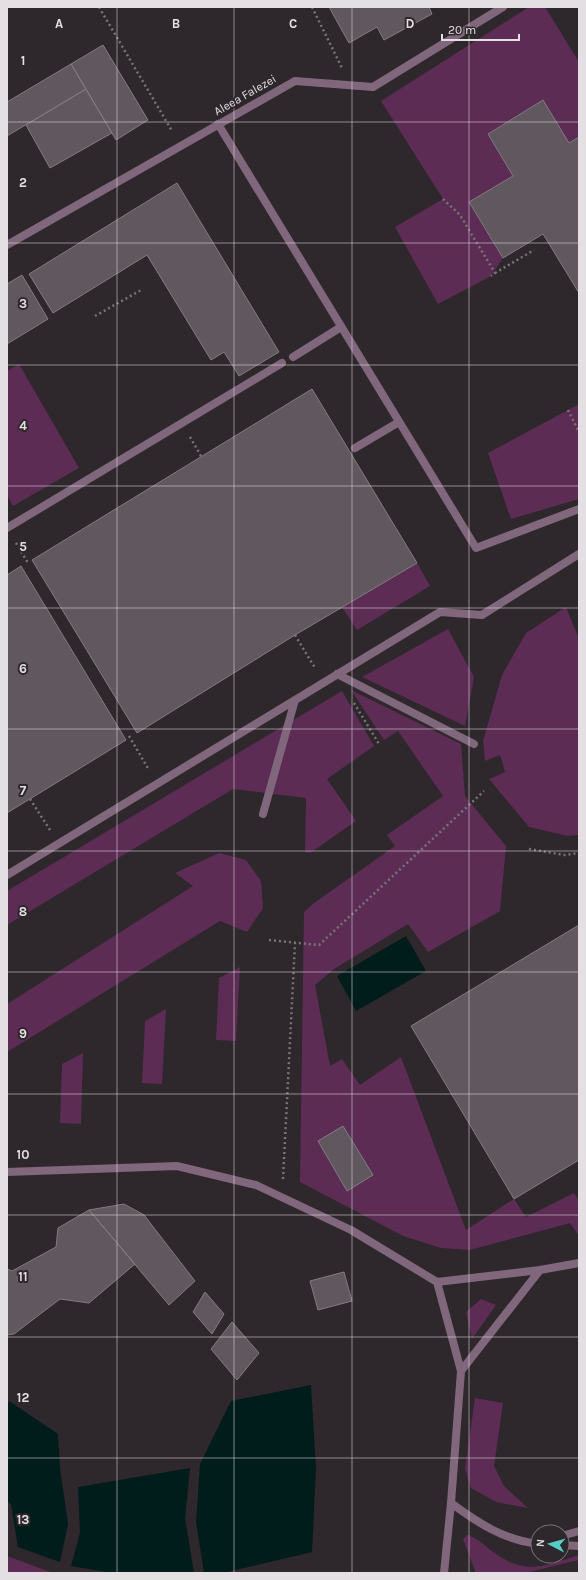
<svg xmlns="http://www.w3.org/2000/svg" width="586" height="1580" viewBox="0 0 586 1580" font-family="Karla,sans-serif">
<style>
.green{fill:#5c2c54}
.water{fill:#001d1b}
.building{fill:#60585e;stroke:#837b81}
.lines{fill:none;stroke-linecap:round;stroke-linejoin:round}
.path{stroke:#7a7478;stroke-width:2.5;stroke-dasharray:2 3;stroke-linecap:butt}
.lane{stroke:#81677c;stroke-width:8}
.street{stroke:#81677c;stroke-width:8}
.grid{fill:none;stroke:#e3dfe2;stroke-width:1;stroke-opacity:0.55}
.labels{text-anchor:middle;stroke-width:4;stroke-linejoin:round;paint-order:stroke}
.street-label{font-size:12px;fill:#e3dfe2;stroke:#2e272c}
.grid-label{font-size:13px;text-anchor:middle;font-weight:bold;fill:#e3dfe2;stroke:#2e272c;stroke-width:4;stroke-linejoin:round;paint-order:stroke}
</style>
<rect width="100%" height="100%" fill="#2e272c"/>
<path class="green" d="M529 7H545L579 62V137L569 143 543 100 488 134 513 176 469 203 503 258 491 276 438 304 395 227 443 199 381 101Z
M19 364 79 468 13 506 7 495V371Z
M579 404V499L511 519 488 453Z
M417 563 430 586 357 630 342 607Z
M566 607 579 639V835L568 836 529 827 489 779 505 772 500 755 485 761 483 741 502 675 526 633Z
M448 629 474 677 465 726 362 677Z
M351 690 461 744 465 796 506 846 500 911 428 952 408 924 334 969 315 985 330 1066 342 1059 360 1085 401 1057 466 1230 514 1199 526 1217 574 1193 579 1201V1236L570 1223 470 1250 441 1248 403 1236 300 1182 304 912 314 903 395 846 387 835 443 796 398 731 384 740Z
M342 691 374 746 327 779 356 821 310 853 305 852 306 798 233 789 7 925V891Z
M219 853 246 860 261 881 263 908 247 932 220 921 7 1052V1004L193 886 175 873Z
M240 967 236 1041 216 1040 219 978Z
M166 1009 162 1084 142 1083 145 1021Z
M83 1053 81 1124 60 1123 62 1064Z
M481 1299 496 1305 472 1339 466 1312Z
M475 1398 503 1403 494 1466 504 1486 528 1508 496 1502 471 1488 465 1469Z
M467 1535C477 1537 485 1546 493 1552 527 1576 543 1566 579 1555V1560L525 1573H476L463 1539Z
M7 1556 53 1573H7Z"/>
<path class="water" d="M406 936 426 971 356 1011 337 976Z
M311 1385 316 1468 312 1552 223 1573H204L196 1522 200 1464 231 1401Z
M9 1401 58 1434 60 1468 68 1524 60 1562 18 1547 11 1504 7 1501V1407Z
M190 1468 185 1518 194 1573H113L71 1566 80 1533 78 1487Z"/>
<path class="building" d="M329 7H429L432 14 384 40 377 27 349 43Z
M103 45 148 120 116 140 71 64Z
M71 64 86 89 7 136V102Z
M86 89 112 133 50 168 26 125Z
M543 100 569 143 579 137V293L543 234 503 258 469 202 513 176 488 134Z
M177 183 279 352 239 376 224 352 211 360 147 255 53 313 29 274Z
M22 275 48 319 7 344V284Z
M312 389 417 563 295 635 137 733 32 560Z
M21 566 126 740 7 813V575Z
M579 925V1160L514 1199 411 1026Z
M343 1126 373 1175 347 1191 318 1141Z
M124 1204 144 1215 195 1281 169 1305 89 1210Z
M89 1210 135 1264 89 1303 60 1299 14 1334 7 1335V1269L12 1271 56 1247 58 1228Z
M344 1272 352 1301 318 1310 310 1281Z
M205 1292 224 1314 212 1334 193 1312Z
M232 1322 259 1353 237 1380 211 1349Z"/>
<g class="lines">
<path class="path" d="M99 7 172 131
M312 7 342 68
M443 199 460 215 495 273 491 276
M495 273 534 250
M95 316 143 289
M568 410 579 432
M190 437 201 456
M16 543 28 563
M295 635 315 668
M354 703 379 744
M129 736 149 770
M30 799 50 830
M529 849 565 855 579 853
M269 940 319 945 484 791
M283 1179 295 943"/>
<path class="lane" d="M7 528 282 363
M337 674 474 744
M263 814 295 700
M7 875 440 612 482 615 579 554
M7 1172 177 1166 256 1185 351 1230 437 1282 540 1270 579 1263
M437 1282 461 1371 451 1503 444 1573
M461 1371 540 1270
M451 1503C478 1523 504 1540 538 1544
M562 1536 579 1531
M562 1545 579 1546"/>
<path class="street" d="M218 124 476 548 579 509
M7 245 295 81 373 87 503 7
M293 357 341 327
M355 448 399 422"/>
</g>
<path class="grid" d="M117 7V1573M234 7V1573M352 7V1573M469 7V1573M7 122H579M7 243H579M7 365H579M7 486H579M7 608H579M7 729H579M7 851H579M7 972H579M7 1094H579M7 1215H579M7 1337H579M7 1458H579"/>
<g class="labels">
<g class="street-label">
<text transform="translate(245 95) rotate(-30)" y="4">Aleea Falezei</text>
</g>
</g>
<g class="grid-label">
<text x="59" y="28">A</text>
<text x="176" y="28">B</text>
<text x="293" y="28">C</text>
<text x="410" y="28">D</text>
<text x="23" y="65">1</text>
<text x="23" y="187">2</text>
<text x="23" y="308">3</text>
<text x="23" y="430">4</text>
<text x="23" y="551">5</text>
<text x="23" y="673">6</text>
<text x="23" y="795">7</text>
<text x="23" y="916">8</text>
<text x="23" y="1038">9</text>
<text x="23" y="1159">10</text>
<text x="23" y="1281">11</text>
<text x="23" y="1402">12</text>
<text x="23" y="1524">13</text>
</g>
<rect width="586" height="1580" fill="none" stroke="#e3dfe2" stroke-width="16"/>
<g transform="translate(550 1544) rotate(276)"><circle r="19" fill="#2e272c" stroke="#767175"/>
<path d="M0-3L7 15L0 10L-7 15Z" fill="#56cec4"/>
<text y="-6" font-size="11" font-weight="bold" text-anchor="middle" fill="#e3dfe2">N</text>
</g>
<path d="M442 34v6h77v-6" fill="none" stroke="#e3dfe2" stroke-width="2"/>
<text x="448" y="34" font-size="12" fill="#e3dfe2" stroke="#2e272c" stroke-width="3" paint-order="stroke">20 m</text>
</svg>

## Activity
Print the records again exactly, without the pictures.

## Written answer
<svg xmlns="http://www.w3.org/2000/svg" width="586" height="1580" viewBox="0 0 586 1580" font-family="Karla,sans-serif">
<style>
.green{fill:#5c2c54}
.water{fill:#001d1b}
.building{fill:#60585e;stroke:#837b81}
.lines{fill:none;stroke-linecap:round;stroke-linejoin:round}
.path{stroke:#7a7478;stroke-width:2.5;stroke-dasharray:2 3;stroke-linecap:butt}
.lane{stroke:#81677c;stroke-width:8}
.street{stroke:#81677c;stroke-width:8}
.grid{fill:none;stroke:#e3dfe2;stroke-width:1;stroke-opacity:0.55}
.labels{text-anchor:middle;stroke-width:4;stroke-linejoin:round;paint-order:stroke}
.street-label{font-size:12px;fill:#e3dfe2;stroke:#2e272c}
.grid-label{font-size:13px;text-anchor:middle;font-weight:bold;fill:#e3dfe2;stroke:#2e272c;stroke-width:4;stroke-linejoin:round;paint-order:stroke}
</style>
<rect width="100%" height="100%" fill="#2e272c"/>
<path class="green" d="M529 7H545L579 62V137L569 143 543 100 488 134 513 176 469 203 503 258 491 276 438 304 395 227 443 199 381 101Z
M19 364 79 468 13 506 7 495V371Z
M579 404V499L511 519 488 453Z
M417 563 430 586 357 630 342 607Z
M566 607 579 639V835L568 836 529 827 489 779 505 772 500 755 485 761 483 741 502 675 526 633Z
M448 629 474 677 465 726 362 677Z
M351 690 461 744 465 796 506 846 500 911 428 952 408 924 334 969 315 985 330 1066 342 1059 360 1085 401 1057 466 1230 514 1199 526 1217 574 1193 579 1201V1236L570 1223 470 1250 441 1248 403 1236 300 1182 304 912 314 903 395 846 387 835 443 796 398 731 384 740Z
M342 691 374 746 327 779 356 821 310 853 305 852 306 798 233 789 7 925V891Z
M219 853 246 860 261 881 263 908 247 932 220 921 7 1052V1004L193 886 175 873Z
M240 967 236 1041 216 1040 219 978Z
M166 1009 162 1084 142 1083 145 1021Z
M83 1053 81 1124 60 1123 62 1064Z
M481 1299 496 1305 472 1339 466 1312Z
M475 1398 503 1403 494 1466 504 1486 528 1508 496 1502 471 1488 465 1469Z
M467 1535C477 1537 485 1546 493 1552 527 1576 543 1566 579 1555V1560L525 1573H476L463 1539Z
M7 1556 53 1573H7Z"/>
<path class="water" d="M406 936 426 971 356 1011 337 976Z
M311 1385 316 1468 312 1552 223 1573H204L196 1522 200 1464 231 1401Z
M9 1401 58 1434 60 1468 68 1524 60 1562 18 1547 11 1504 7 1501V1407Z
M190 1468 185 1518 194 1573H113L71 1566 80 1533 78 1487Z"/>
<path class="building" d="M329 7H429L432 14 384 40 377 27 349 43Z
M103 45 148 120 116 140 71 64Z
M71 64 86 89 7 136V102Z
M86 89 112 133 50 168 26 125Z
M543 100 569 143 579 137V293L543 234 503 258 469 202 513 176 488 134Z
M177 183 279 352 239 376 224 352 211 360 147 255 53 313 29 274Z
M22 275 48 319 7 344V284Z
M312 389 417 563 295 635 137 733 32 560Z
M21 566 126 740 7 813V575Z
M579 925V1160L514 1199 411 1026Z
M343 1126 373 1175 347 1191 318 1141Z
M124 1204 144 1215 195 1281 169 1305 89 1210Z
M89 1210 135 1264 89 1303 60 1299 14 1334 7 1335V1269L12 1271 56 1247 58 1228Z
M344 1272 352 1301 318 1310 310 1281Z
M205 1292 224 1314 212 1334 193 1312Z
M232 1322 259 1353 237 1380 211 1349Z"/>
<g class="lines">
<path class="path" d="M99 7 172 131
M312 7 342 68
M443 199 460 215 495 273 491 276
M495 273 534 250
M95 316 143 289
M568 410 579 432
M190 437 201 456
M16 543 28 563
M295 635 315 668
M354 703 379 744
M129 736 149 770
M30 799 50 830
M529 849 565 855 579 853
M269 940 319 945 484 791
M283 1179 295 943"/>
<path class="lane" d="M7 528 282 363
M337 674 474 744
M263 814 295 700
M7 875 440 612 482 615 579 554
M7 1172 177 1166 256 1185 351 1230 437 1282 540 1270 579 1263
M437 1282 461 1371 451 1503 444 1573
M461 1371 540 1270
M451 1503C478 1523 504 1540 538 1544
M562 1536 579 1531
M562 1545 579 1546"/>
<path class="street" d="M218 124 476 548 579 509
M7 245 295 81 373 87 503 7
M293 357 341 327
M355 448 399 422"/>
</g>
<path class="grid" d="M117 7V1573M234 7V1573M352 7V1573M469 7V1573M7 122H579M7 243H579M7 365H579M7 486H579M7 608H579M7 729H579M7 851H579M7 972H579M7 1094H579M7 1215H579M7 1337H579M7 1458H579"/>
<g class="labels">
<g class="street-label">
<text transform="translate(245 95) rotate(-30)" y="4">Aleea Falezei</text>
</g>
</g>
<g class="grid-label">
<text x="59" y="28">A</text>
<text x="176" y="28">B</text>
<text x="293" y="28">C</text>
<text x="410" y="28">D</text>
<text x="23" y="65">1</text>
<text x="23" y="187">2</text>
<text x="23" y="308">3</text>
<text x="23" y="430">4</text>
<text x="23" y="551">5</text>
<text x="23" y="673">6</text>
<text x="23" y="795">7</text>
<text x="23" y="916">8</text>
<text x="23" y="1038">9</text>
<text x="23" y="1159">10</text>
<text x="23" y="1281">11</text>
<text x="23" y="1402">12</text>
<text x="23" y="1524">13</text>
</g>
<rect width="586" height="1580" fill="none" stroke="#e3dfe2" stroke-width="16"/>
<g transform="translate(550 1544) rotate(276)"><circle r="19" fill="#2e272c" stroke="#767175"/>
<path d="M0-3L7 15L0 10L-7 15Z" fill="#56cec4"/>
<text y="-6" font-size="11" font-weight="bold" text-anchor="middle" fill="#e3dfe2">N</text>
</g>
<path d="M442 34v6h77v-6" fill="none" stroke="#e3dfe2" stroke-width="2"/>
<text x="448" y="34" font-size="12" fill="#e3dfe2" stroke="#2e272c" stroke-width="3" paint-order="stroke">20 m</text>
</svg>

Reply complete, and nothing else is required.